Televised images of Palestinian children and women buried under the rubble from Israeli missiles are used by Hamas to justify its methods and objectives. Those gruesome scenes serve Hamas's argument against the peace talks that Palestinian President Mahmoud Abbas has been conducting with Israel, and justify what Hamas figures have been calling the Hezbollah strategy - a military war of attrition against Israel.
Israeli leaders must consider the possibility that they have fallen into a Hamas trap, one that Iran had a hand in springing. Hezbollah and Hamas differ in significant ways. Iran has older and closer ties to the Lebanese Shi'ite movement Hezbollah than to Hamas, but what they have in common is that both are now receiving money, weapons, and training from Iran.

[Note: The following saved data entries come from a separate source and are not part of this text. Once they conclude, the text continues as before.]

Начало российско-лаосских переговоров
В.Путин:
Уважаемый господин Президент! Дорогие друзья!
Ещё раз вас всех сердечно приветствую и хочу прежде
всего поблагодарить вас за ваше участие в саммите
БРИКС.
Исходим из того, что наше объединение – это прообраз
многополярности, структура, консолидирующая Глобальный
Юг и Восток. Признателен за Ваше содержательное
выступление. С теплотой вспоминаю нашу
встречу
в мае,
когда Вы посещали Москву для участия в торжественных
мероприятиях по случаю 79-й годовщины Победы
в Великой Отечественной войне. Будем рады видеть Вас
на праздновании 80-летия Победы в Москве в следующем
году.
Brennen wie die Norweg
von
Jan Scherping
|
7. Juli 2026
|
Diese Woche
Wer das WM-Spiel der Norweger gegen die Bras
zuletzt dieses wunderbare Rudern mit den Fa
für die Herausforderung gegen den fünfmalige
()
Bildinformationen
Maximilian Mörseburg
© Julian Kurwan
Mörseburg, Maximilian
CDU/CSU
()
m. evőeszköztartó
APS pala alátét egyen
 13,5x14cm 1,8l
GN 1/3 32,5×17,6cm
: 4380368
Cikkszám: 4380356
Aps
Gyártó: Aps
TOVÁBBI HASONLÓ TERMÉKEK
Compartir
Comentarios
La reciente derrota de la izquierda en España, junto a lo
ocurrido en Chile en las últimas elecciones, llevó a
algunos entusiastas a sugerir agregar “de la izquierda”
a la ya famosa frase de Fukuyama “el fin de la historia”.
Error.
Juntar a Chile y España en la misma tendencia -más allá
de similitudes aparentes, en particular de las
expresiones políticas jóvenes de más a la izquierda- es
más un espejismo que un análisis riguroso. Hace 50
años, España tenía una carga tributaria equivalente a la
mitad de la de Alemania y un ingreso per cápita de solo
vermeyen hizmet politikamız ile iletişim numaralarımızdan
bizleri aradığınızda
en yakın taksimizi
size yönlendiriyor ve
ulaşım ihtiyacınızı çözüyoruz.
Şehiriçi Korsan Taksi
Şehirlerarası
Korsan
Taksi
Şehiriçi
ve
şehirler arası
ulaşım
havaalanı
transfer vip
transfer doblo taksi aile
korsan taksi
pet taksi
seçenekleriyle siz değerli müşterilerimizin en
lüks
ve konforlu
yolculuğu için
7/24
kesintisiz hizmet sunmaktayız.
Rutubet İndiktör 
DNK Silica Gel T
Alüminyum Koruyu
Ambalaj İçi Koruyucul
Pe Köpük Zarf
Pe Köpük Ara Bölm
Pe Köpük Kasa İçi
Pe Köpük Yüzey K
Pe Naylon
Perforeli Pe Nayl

Israel, the Arab states, and the United States share an interest in depriving Iran of Arab proxies that it can use for its own purposes. So Israel should seek to remove Hamas from the Iranian orbit. This was the aim of Saudi Arabia's short-lived initiative last summer to shepherd Hamas and Abbas's Fatah movement into a Palestinian unity government.
There are risks in all Israel's options. But if their decision-making could be insulated from domestic politics, it would make sense for Olmert and Barak to revisit previous Hamas proposals for a cease-fire. Palestinians and Israelis who have had contact with Hamas leaders say there are differences, at least on the level of tactics, between the more pragmatic and the more hardline currents in the movement. Whatever those differences, it would be nearly impossible politically for Hamas to reject a cease-fire that is certain to be welcomed by the Palestinian public, particularly by Gazans living under Hamas rule.
Once a cease-fire is in place, Israel should do everything it can to reach a negotiated two-state peace agreement with Abbas. If put to a referendum, any such agreement is bound to be approved by majorities of Israelis and Palestinians alike. This would be the soundest way to stop the rockets and missiles.